DIRECTIVE 1
Answer these questions from the passage about Northern Ireland:
(a) In which city did the writer's mother grow up?
(b) For how many generations did the writer's family serve in the Royal Ulster Constabulary?
(c) In January 2007, what did Gerry Adams direct Sinn Fein to support?
DIRECTIVE 2
Reproduce the passage about Northern Ireland between "Quite apart from" and "recent rugby match.", inclusive.

My mother grew up in Dublin
during the ‘troubles’ after World War 1 as Ireland fought its way to
independence. And the ‘troubles’ have been around in Northern Ireland ever
since as Catholics and Protestants have searched for a way to live in peace
together and equitably. I
In recent years there has
been a dramatic reduction in violence and death. Suspicions and
reservations still run very deep but an overwhelming majority of the people
in Northern Ireland want peace to continue and there is little appetite for
a return to violence. This has been helped considerably by the economic
boom in the South and the increase of profitable joint enterprises. There
is a proliferation of men and women on all sides, individually or in
groups, who are working for reconciliation often very quietly and after
immense suffering. More than ever there is a reaching out to the other,
with clergy on both sides praying for the other and working together.
Attitudes from the past which were thought
unchangeable have responded to the war weariness of the province as new
ways to end conflict are being pursued.
Quite apart from the results of the recent
elections, I rest my hope of the end of the ‘troubles’ on two specific
counts – the dramatic change of attitude by Sinn Fein to the police and
something that happened or didn’t happen at a recent rugby match.
My family served for three generations in the
Royal Ulster Constabulary. My great, great, great grandfather was the
Inspector General of the Munster Constabulary and has been described as one
of the founders of modern policing. I am proud of the fact that he was
knighted for his service to the Crown. Perhaps I shouldn’t be. He helped
thwart an important nationalist uprising and I am very well aware of the
terrible things my country did in Ireland over several centuries, the way
we used Ireland for our convenience, beginning with the planting of
Protestant colonists in a Gaelic Catholic Ireland. ‘Who can doubt,’ as
Donald Shriver writes, ‘that the apology of Prime Minister Tony Blair for
British irresponsibility in the 1840s over the Irish Famine was another
increment of the healing of memories between the two peoples. Shriver has
described the Irish as possibly rivalling the peoples of the Balkans as
‘the world’s superspecialists in memory’.
It was exciting in January 2007 was to see
Gerry Adams make what one commentator said was ‘the most important speech
of his political career’ when he directed Sinn Fein, the party he heads, to
support the policing and justice services the Provisional IRA had spent 40
years trying to destroy. Four years earlier another psychological
police-related building block was laid, this time by Protestants when,
under the terms of the Good Friday agreement, the Royal Irish Constabulary
was renamed the Police Service of Northern Ireland. The baggage of the past
was being shed. Even as someone whose family is long removed from the Irish
scene I can still sense the psychological importance of such change. My
affection for the old names and uniforms underlines for me how difficult it
has been for present day Irish nationalists to have anything to do with the
Police Service of Northern Ireland just as it has been hard for many
Protestants in the North to see that rather dull name replace the Royal
Ulster Constabulary.

RECORDS
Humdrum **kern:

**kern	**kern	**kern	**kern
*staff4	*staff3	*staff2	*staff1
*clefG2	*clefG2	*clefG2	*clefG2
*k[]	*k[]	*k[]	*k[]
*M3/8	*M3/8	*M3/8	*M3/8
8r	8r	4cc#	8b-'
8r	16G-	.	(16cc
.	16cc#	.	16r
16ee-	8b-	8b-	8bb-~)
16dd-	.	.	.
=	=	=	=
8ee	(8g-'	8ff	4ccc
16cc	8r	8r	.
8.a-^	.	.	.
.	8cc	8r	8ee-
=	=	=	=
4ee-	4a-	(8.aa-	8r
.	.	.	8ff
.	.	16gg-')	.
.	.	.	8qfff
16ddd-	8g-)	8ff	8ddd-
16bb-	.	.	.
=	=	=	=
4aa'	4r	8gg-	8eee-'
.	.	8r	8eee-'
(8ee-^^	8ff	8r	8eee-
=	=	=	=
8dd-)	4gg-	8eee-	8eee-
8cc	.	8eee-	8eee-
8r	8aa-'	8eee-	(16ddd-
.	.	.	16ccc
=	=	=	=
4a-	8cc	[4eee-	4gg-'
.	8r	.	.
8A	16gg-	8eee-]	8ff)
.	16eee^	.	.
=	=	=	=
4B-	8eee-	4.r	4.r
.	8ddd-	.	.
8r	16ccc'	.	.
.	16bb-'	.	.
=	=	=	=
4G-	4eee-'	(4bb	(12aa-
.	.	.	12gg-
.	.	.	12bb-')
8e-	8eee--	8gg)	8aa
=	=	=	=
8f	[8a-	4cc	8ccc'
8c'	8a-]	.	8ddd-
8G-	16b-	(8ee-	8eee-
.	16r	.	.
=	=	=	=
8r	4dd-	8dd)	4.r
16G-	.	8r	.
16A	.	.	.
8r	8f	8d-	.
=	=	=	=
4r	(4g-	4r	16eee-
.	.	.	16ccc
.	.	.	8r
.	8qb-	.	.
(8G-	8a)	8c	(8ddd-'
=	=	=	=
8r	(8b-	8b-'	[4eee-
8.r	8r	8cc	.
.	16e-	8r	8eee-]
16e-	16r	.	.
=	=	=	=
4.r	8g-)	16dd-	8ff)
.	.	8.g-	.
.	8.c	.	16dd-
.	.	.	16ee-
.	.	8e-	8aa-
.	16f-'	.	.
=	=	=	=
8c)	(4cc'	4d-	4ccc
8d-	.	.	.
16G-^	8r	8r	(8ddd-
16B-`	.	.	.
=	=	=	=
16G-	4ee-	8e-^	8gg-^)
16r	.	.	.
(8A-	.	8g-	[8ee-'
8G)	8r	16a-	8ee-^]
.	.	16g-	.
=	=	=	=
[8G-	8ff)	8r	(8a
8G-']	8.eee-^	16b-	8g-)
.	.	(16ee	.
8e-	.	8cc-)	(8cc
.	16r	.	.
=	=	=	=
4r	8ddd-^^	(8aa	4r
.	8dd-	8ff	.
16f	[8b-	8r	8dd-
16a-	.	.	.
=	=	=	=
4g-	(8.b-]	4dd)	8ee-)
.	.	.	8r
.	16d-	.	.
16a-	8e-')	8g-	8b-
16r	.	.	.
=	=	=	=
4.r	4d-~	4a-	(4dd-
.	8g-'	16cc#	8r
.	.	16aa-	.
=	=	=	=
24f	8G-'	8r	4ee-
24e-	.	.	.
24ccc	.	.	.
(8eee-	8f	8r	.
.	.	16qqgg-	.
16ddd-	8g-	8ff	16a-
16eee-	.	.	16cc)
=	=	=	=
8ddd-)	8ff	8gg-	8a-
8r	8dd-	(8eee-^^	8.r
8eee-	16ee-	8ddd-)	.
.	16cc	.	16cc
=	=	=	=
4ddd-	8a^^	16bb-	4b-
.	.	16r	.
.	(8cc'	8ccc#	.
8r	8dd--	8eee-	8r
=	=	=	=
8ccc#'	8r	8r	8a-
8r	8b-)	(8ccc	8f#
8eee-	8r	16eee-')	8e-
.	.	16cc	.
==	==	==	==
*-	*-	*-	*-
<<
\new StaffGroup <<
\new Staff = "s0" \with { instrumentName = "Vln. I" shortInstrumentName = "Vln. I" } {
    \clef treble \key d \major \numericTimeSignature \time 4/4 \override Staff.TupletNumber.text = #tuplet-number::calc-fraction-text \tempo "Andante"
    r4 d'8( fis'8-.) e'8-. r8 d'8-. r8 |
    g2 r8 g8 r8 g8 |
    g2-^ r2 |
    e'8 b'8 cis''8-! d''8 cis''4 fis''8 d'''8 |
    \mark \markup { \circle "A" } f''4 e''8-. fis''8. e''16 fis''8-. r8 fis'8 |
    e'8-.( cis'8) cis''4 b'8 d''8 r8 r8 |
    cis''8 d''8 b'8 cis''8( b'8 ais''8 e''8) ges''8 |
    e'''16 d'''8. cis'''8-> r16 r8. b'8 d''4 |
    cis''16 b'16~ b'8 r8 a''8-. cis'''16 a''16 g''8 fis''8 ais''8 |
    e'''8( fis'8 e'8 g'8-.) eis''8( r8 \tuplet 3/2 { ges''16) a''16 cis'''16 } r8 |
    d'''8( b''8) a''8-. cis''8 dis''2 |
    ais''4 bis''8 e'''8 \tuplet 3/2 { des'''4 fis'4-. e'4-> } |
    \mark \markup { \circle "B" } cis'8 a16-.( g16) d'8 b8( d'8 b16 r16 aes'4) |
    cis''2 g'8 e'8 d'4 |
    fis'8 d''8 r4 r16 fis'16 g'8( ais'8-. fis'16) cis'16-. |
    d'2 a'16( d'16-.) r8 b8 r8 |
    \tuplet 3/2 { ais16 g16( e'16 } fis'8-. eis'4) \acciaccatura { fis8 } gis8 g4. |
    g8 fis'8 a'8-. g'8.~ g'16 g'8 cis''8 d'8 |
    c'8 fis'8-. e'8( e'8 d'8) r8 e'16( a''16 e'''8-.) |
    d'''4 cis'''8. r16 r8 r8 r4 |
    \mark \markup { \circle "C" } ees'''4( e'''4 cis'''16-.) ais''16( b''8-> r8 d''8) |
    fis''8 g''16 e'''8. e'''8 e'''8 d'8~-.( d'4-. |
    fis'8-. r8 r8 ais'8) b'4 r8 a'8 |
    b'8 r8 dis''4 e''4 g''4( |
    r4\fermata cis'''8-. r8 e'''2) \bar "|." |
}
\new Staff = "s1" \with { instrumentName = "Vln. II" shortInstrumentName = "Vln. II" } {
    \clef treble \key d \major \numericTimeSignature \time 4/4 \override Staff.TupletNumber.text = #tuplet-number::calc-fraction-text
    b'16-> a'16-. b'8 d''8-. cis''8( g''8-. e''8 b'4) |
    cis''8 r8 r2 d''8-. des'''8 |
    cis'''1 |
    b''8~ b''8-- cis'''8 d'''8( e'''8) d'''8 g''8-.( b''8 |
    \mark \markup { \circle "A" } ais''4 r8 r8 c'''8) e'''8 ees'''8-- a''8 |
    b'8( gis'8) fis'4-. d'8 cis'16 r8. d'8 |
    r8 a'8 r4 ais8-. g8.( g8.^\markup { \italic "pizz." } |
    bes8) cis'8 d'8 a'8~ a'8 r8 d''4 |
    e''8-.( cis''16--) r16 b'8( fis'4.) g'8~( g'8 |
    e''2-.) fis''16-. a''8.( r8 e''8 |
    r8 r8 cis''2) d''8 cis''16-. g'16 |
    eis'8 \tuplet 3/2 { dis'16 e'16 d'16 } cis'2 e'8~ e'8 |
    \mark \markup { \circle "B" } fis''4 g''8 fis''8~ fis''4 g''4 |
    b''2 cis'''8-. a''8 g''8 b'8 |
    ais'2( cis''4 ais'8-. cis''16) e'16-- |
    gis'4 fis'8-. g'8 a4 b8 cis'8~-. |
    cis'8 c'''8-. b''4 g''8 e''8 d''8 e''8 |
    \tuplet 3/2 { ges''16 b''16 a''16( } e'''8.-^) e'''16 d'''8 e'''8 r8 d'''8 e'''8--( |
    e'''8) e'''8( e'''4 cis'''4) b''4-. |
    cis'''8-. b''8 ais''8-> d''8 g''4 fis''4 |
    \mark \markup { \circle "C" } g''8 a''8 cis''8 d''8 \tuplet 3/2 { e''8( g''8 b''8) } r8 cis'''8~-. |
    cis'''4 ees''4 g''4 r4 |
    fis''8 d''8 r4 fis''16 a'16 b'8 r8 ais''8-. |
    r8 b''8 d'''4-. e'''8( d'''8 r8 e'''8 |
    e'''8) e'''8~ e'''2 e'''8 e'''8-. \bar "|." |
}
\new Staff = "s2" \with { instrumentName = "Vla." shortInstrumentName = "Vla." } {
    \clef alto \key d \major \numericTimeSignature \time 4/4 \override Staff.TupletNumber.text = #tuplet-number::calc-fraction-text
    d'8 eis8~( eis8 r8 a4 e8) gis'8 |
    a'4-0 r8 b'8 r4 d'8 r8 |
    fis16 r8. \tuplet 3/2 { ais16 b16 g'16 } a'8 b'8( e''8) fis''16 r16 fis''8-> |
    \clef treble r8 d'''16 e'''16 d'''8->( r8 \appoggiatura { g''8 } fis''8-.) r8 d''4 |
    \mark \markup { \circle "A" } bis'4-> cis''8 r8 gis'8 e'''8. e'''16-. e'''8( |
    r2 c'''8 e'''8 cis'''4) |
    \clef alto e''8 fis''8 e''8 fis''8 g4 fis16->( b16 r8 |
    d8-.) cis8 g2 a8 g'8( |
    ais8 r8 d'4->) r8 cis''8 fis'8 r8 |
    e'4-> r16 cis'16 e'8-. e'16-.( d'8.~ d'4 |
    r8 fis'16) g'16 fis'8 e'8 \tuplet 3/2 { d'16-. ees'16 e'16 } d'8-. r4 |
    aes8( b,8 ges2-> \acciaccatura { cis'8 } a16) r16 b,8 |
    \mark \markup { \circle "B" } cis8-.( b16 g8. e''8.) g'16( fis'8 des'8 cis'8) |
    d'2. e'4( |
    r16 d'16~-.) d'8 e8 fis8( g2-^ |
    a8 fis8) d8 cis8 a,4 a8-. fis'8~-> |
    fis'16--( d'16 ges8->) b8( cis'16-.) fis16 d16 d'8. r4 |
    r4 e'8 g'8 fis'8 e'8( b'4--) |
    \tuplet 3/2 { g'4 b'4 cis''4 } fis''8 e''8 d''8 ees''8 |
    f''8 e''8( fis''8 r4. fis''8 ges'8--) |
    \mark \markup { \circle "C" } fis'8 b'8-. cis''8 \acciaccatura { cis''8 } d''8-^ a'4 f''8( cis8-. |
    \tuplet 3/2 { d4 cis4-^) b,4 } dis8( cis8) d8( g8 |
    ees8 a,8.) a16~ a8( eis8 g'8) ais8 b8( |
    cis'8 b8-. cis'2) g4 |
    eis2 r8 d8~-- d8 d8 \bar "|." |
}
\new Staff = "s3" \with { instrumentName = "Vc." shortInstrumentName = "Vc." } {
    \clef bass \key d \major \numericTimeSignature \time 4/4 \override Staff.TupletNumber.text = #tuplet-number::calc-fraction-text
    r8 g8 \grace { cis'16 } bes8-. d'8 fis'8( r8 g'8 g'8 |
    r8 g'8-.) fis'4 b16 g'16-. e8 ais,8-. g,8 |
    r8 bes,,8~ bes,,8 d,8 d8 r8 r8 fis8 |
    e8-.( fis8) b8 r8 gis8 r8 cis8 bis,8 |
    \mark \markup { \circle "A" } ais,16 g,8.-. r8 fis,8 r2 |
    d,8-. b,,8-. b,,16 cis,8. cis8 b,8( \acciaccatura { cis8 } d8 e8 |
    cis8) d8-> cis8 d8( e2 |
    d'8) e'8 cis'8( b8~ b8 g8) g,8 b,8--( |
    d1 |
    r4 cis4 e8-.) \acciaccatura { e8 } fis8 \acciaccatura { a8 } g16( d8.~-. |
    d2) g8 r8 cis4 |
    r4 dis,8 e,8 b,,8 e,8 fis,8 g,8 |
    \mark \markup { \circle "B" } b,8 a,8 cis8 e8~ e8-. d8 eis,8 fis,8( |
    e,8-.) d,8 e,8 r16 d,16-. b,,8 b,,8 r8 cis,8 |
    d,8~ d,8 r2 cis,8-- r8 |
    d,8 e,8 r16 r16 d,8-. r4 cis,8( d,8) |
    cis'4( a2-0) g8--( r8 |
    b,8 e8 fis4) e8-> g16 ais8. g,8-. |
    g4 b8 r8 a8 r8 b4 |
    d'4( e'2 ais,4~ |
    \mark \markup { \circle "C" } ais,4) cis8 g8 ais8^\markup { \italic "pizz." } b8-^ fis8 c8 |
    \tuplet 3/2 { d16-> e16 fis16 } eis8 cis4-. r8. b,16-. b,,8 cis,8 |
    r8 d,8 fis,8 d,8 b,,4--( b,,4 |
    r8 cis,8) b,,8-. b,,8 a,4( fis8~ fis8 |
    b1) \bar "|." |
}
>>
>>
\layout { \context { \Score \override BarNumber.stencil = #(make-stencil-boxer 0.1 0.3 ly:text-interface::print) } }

RESULT 1
(a) Dublin.
(b) Three generations.
(c) The policing and justice services that the Provisional IRA had spent 40 years trying to destroy.

RESULT 2
Quite apart from the results of the recent
elections, I rest my hope of the end of the ‘troubles’ on two specific
counts – the dramatic change of attitude by Sinn Fein to the police and
something that happened or didn’t happen at a recent rugby match.